When my kids were small, we had bedtime rituals which became both sacred and magical. Once our children had brushed and polished from toes to teeth, they got to choose a book (or more likely books) for storytime. I treasured those wind-down minutes snuggling and imagining, with a kid on my lap scanning wide-eyed the pictures on the page as I did my best to bring a story to life. My children quit snuggling with me long ago, but I can still smell the soap, still sense the warmth of those flannel PJs, still feel my heart melting as Seth flips over a just-completed book and declares: “Again.” If there’s anything better in the universe than that, I have yet to find it.
I likewise remember when Luke (our firstborn) was small and we would go for evening “explores” around our neighborhood in Westwood. Because we were surrounded by so many tall buildings, we had only narrow bands through which we could see the sky as we strollered our way down Greenfield Avenue in that densely populated section of West Los Angeles. He and I had a game we would play in which we would try to find the moon as we circled the block.
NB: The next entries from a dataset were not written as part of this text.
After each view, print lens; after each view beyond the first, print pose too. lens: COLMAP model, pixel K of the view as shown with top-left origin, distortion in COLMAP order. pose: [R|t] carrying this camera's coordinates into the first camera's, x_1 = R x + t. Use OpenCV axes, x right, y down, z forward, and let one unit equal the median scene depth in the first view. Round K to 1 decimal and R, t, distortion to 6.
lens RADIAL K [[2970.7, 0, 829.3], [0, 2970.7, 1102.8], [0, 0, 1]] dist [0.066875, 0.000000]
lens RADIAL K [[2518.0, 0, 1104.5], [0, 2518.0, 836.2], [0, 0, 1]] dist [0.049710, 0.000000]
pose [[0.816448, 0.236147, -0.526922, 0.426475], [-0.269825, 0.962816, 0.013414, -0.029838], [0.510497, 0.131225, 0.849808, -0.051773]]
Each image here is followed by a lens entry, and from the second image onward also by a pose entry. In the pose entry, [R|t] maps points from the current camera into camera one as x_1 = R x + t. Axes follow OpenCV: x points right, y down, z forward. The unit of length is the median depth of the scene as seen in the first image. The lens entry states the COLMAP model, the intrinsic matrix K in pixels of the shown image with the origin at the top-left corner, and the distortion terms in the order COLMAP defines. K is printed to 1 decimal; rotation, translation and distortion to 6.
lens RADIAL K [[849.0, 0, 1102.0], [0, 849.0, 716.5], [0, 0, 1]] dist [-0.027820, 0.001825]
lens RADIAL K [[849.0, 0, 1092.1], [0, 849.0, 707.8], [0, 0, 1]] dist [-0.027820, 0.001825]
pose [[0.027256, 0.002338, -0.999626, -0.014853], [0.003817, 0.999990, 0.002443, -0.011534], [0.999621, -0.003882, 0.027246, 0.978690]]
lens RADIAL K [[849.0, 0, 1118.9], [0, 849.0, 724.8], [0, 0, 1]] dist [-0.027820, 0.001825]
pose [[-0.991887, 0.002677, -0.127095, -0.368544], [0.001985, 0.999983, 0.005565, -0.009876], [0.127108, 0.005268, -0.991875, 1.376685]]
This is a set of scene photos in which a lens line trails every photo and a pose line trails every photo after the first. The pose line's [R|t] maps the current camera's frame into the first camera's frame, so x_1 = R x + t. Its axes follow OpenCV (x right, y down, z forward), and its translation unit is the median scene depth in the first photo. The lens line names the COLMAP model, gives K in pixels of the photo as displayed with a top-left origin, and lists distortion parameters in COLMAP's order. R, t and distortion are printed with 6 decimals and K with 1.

Often we would simply stop and sit on the wall in front of a nearby apartment building, stare up at the stars, and see if we could catch a glimpse of the flashing lights on a jet heading to someplace distant and full of possibilities.
Dana taught me to use that same trick to guide our kids’ imaginations and engage them more fully in the stories that we read. “Where is the raccoon hiding?” “What does that elephant say?” “Can you see the train?” Those nightly sessions were a gift from a thoughtful, devoted mother who wanted our kids to love books, to treasure the words and ideas that trigger imagination, to learn to see and feel a world you cannot necessarily reach out and touch. Joni Mitchell sings: “Yesterday, a child came out to wonder.” Dana was raising wonderers.
Wonder is mostly about looking and noticing that which you might otherwise overlook—and then letting the magic of what you have noticed play upon your mind. It’s crouching—transfixed—to examine a beetle as it wobbles across your trail in Laguna Canyon. It’s scrutinizing the rock over which the beetle just clambered. It’s rising from your crouch and remembering another time in another place when beetles and rocks were actually the point of the hike to begin with.
Wonder makes it possible to see again something familiar, as if for the first time.
And so I find myself today, on a plane midway between Newark and Los Angeles, thinking about you while flipping through a grownup book one of my now-grown wonderers has insisted that I love. It’s Pilgrim at Tinker Creek, Annie Dillard’s Pulitzer Prize-winning ode to wonder itself. Beside me dozes a man with a sleeping toddler curled on his lap. I’m drawn to a passage from a couple of chapters back wherein Dillard quotes the poet Michael Goldman:
When the Muse comes She doesn’t tell you to write;
She says get up for a minute, I’ve something to show you, stand here.
Thus somewhere in the reading and the musing I find myself remembering a long-ago night, in a bedroom in a rocker, reading to a little girl from the pages of Owl Moon by Jane Yolen. The close-up image of a great horned owl is splashed across the page.
I whisper as I read: “For one minute, three minutes, maybe even a hundred minutes, we stared at one another.”
And so I have returned to the beginning. I am seeing once again. And it’s wonderful.